So what we really absolutely did not need, at all, was a couple of former players given air time to spout ridiculous takes about the current generation of football players.
Alas, that’s what too often passes for “analysis” on the television networks that, after all, stand most to benefit from a bowl season that involves the best players and attracts an audience.
So, here’s Kirk Herbstreit and Desmond Howard waking up on the wrong side of history and carrying water for ESPN and the bowl industrial complex to start a new year:
and, as befits a show that shouldn't even need to be on, the hosts are wilding out with "today's youth are entitled and it's the fault of video games" nonsense pic.twitter.com/4EdBFuTivH
— Timothy Burke (@bubbaprog) January 1, 2022
Herbstreit begins by decrying the idea that the non-playoff bowl games have become “meaningless” to the players who decide not to partake because they prefer not to risk injury and to use their time to prepare for the events leading up to the NFL Draft.
Times change, Kirk. Begrudging kids who simply want to have the best shot at getting a good start on their pro career is a bad look. Pretending they’re disloyal for failing to ball out in some bowl game that doesn’t even have a real name — they’re all just sponsorship opportunities anymore — is really gross.
But he goes on: “I think this era of player just” PREGNANT PAUSE “doesn’t love football.”
Just stop, man. These players are opting out precisely because they love football so much that they want to make a career out of it. And it’s not like they’re leaving their teams high and dry: There are 85 scholarship players on a Division I team. Plenty of kids who love football and haven’t had a chance to prove themselves are waiting in the wings to take the playing time of those who opt out.
Howard, wearing some snazzy ear muffs, has a chance to steer the conversation somewhere else but he fails completely.
“When we were coming up, Herbstreit and myself, to go to a bowl game was a huge reward for a fantastic season.
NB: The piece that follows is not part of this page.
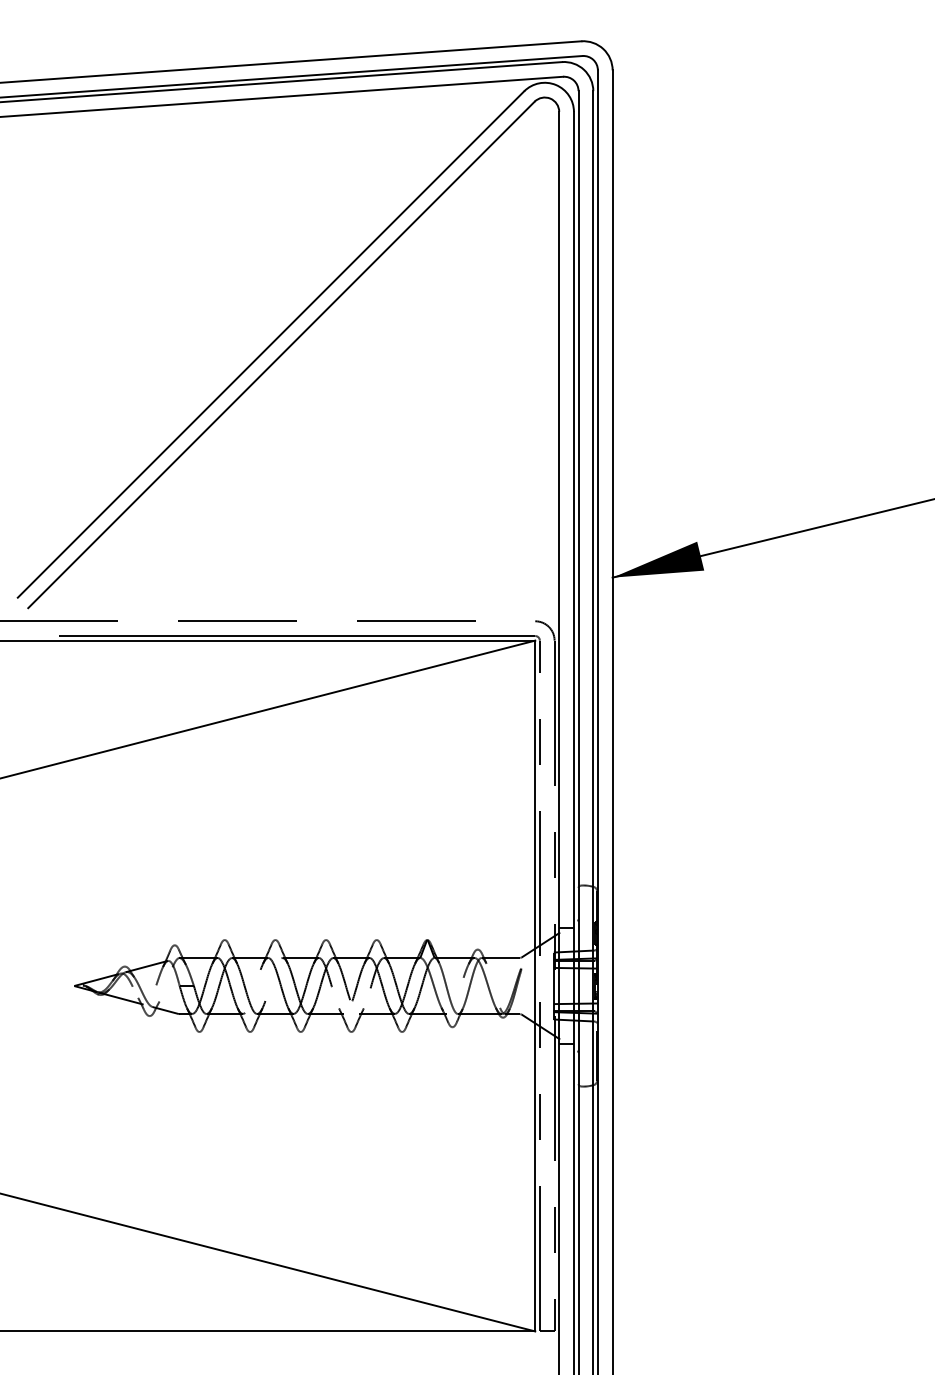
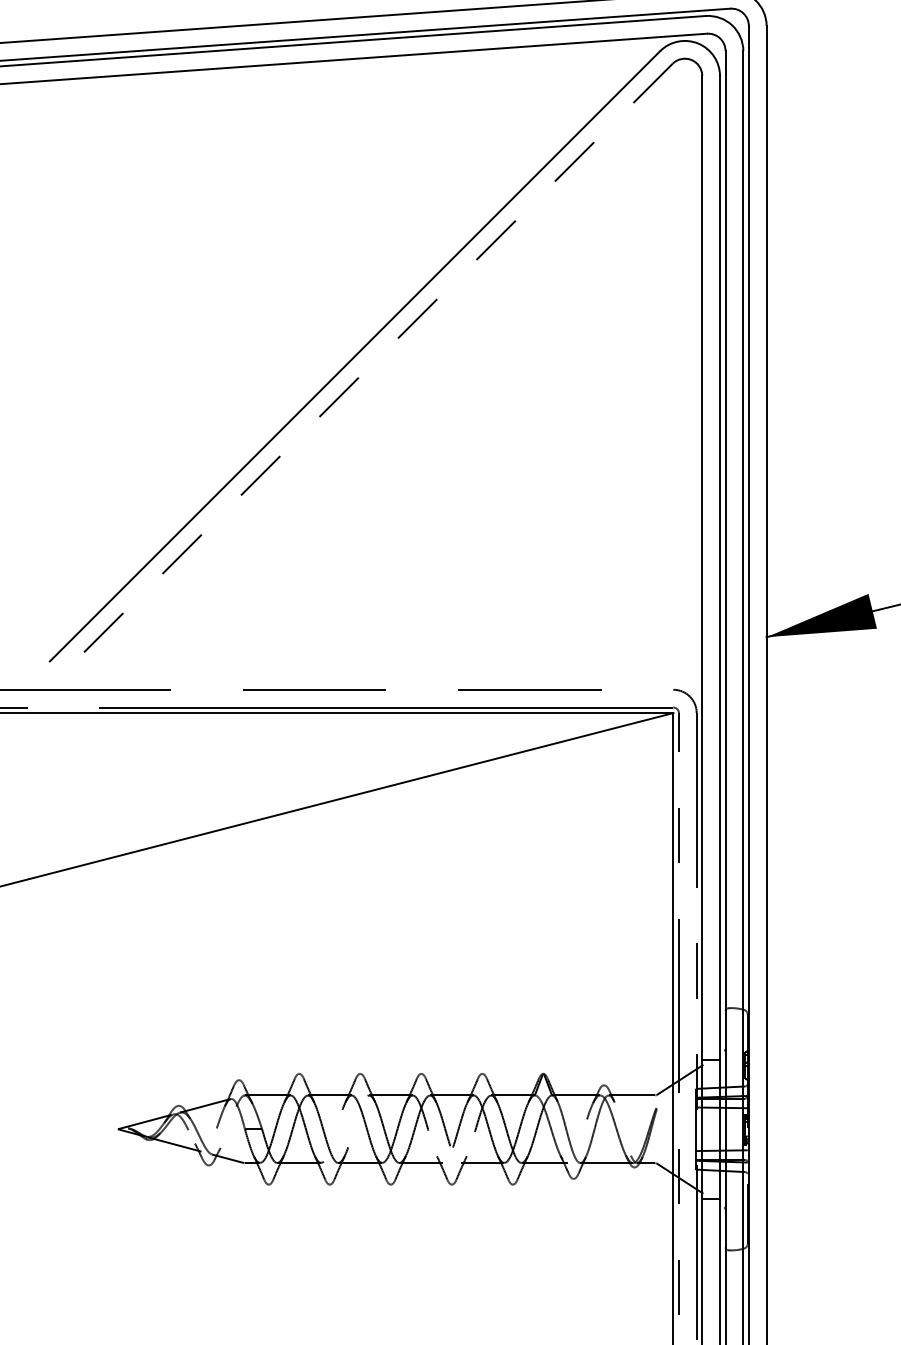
line: (281, 355) -> (367, 369), solid -> dashed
That’s what it meant. It’s like, ‘Ok your team played this well so you’re going to be rewarded by going to this bowl game, you’re going to get a ring, you’re going to get swag.’ Now, kids don’t really care about that. They have a sense of entitlement and it’s like, if we’re not going to the one that matters, then it just doesn’t have as much value to them as it did us growing up.”
What Desmond sees as “a sense of entitlement” is actually, of course, just today’s players being smarter about where they fit into the whole business of college football. They’re less likely to have a severe case of Stockholm Syndrome because the entire discussion around the corrupt system of college sports has changed. There’s more money than ever flowing almost exclusively to the coaches and administrators, and players are openly fighting for more rights.
What’s most tragic about all of this is that Herbstreit and Howard are well positioned to be having real conversations about this. They could easily sit down with the players making these decisions and genuinely try to understand the situation. Instead they opt to throw out cheap buzzwords they know will get a reaction.
The power dynamics in college sports are just beginning to change, thanks to name, image, likeness deals and a continued push to make sure the players are getting their fair share of the profits. Herbstreit and Howard are understandably sentimental about how it used to be, but if they can’t catch up to how the sport is evolving they aren’t the best people to discuss it going forward.